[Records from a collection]
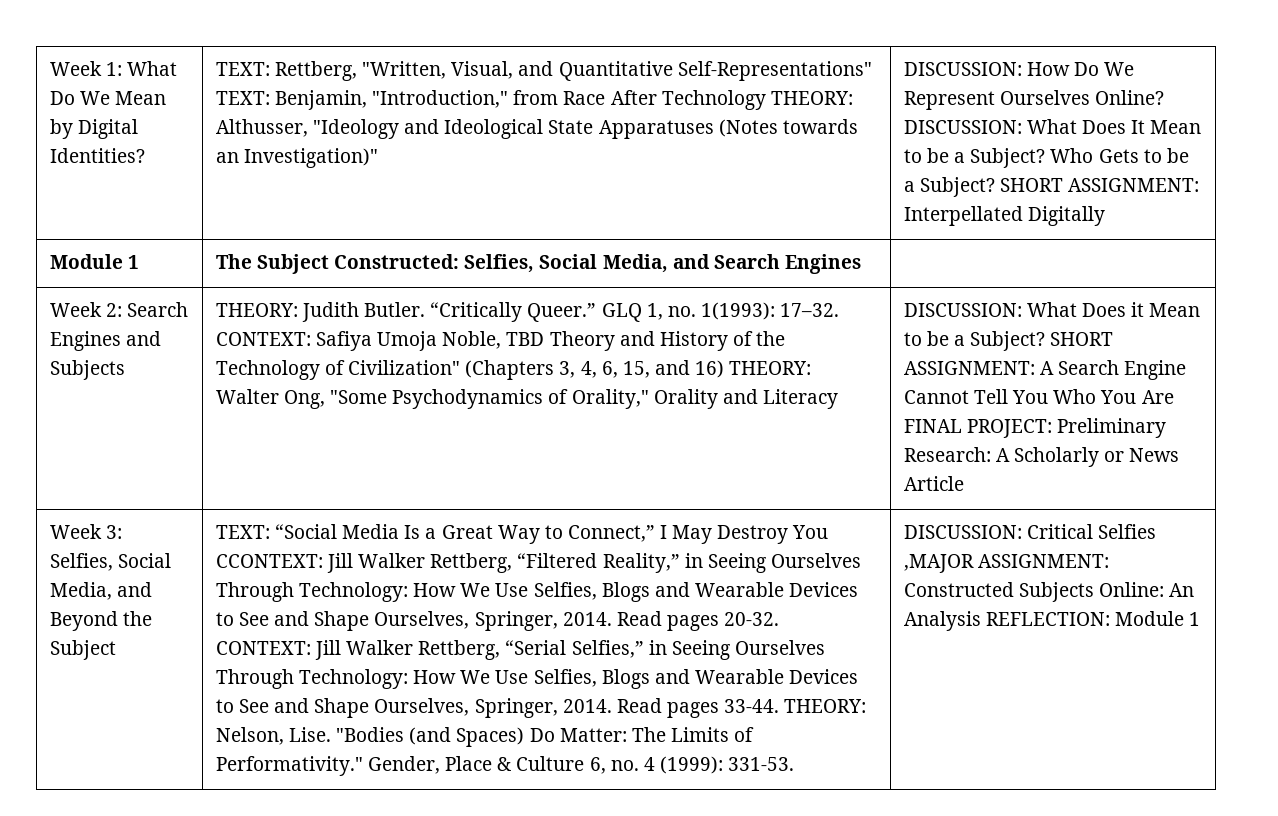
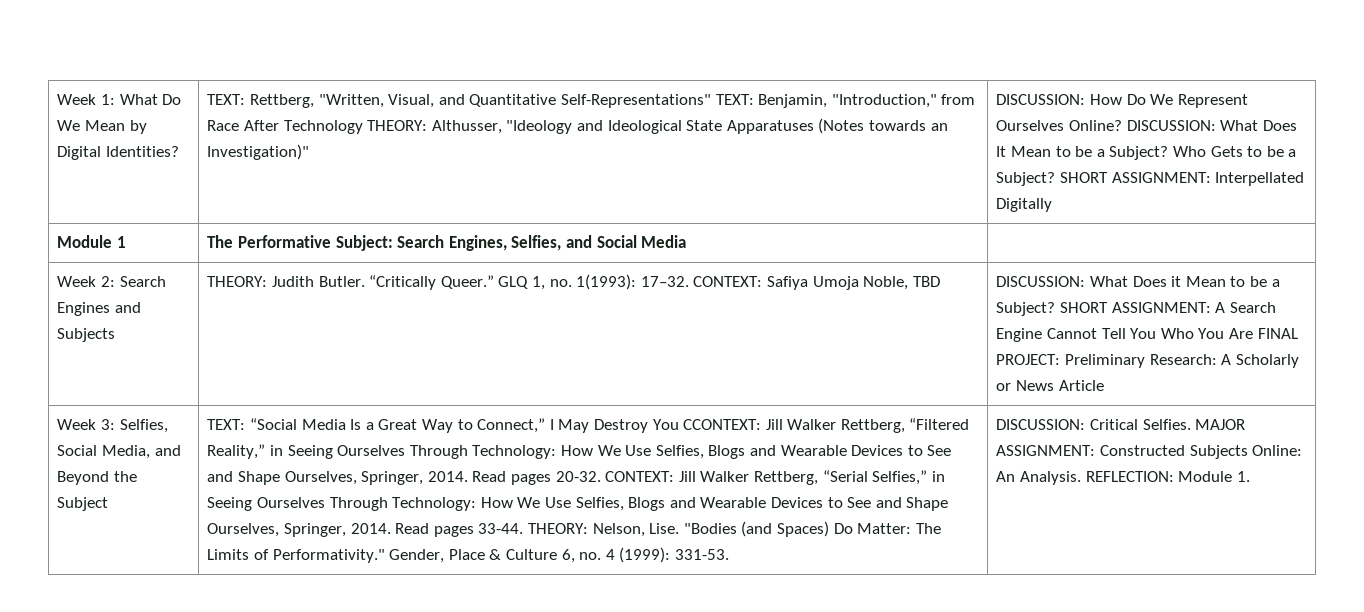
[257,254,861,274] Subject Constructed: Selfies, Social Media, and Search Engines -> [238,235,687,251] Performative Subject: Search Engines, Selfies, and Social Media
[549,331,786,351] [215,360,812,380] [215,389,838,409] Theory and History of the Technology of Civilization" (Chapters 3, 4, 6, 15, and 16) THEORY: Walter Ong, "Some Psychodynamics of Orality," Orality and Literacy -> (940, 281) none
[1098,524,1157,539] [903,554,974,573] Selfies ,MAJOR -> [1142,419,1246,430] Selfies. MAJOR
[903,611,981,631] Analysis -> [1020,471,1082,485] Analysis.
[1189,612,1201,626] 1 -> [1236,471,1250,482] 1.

[What is needed]
When a line in the data contains the string "Selfies", copy that line.

[Solution to this task]
[257,254,861,274] Subject Constructed: Selfies, Social Media, and Search Engines -> [238,235,687,251] Performative Subject: Search Engines, Selfies, and Social Media
[1098,524,1157,539] [903,554,974,573] Selfies ,MAJOR -> [1142,419,1246,430] Selfies. MAJOR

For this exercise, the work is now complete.